A new Captain America image by Kirby/Giacoia is on the cover of this book, which contains three Kirby reprints.
Two stories from CAPTAIN AMERICA #3 (1941) begin and end the book. First is “The Hunchback of Hollywood and the Movie Murder” (17-pages), which has a movie producer making an historical epic with clear anti-Nazi overtones. He gets himself killed, but the film production goes on, with Steve Rogers and Bucky being hired as extras. They take advantage of the movie stage setting for a lot of fun scenes, including a horseback duel, a swordfighting scene and the storming of a castle…
…before finally revealing the true villain behind the hunchback.
Ending the book is the awkwardly titled “The Queer Case Of The Murdering Butterfly And The Ancient Mummies”, retitled for this reprint as the no less awkward “The Weird Case Of The Plundering Butterfly And The Ancient Mummies” (11-pages). This time there’s a criminal gang operating out of a museum, which Bucky discovers on a class trip (Cap wanted to him to go to West Point some day. Poor Bucky…). Again, the setting allows for a lot of nice background touches which make the story much more interesting than its simple plotline.

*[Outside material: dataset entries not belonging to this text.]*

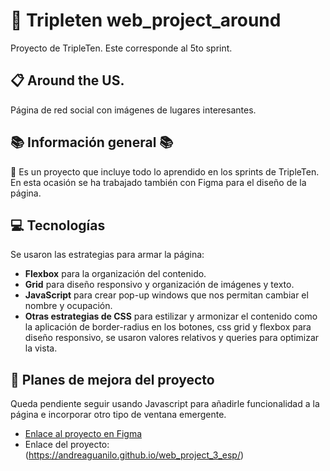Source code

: # :open_file_folder: Tripleten web_project_around

Proyecto de TripleTen. Este corresponde al 5to sprint.

## :clipboard: Around the US.

Página de red social con imágenes de lugares interesantes.

## :books: Información general :books: 

:rocket: Es un proyecto que incluye todo lo aprendido en los sprints de TripleTen. En esta ocasión se ha trabajado también con Figma para el diseño de la página.

## :computer: Tecnologías

Se usaron las estrategias para armar la página:

* **Flexbox** para la organización del contenido.
* **Grid** para diseño responsivo y organización de imágenes y texto.
* **JavaScript** para crear pop-up windows que nos permitan cambiar el nombre y ocupación.
* **Otras estrategias de CSS** para estilizar y armonizar el contenido como la aplicación de border-radius en los botones, css grid y flexbox para diseño responsivo, se usaron valores relativos y queries para optimizar la vista.

## :bookmark_tabs: Planes de mejora del proyecto

Queda pendiente seguir usando Javascript para añadirle funcionalidad a la página e incorporar otro tipo de ventana emergente. 

* [Enlace al proyecto en Figma](https://www.figma.com/file/vxxm1ZnAdQiBLoX7xYKY6g/Web_Brief_Sprint_5_ES-%7C-Alrededor-de-los-EEUU-%7C-desktop-%2B-mobile?type=design&node-id=0-1&mode=design&t=mc4whlIjyzfUD19H-0) 
* Enlace del proyecto: (https://andreaguanilo.github.io/web_project_3_esp/)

Various hands were inking Cap in those days. The Kirby Checklist has the first as Joe Simon, the second as Reed Crandall, and Al Avison and Crandall doing general assists on the issue. Lots of minor art alterations in both those stories, making the hunchback less scary, changing a scene where Cap stabs a guy, as well as generally mediocre art reconstruction. Fortunately later reprints are more faithful to the originals.
Among the monster/suspense stories between the Cap reprints is the 13-page Kirby/Ayers “Beware of Bruttu” from TALES OF SUSPENSE #22 (1961). An interesting twist on the standard monster story of the era, as this time the story is about a scientist who is accidentally transformed into a monster (based on one in a comic book, too), so the story is actually narrated by the monster, as he’s hunted and unable to communicate, and finds out a few things about life on the way. Definitely one of the better of these stories, and much more of a pre-cursor to Marvel hero concepts like the Hulk than those stories that just happen to use the name “Hulk” that are often passed off as “prototypes”.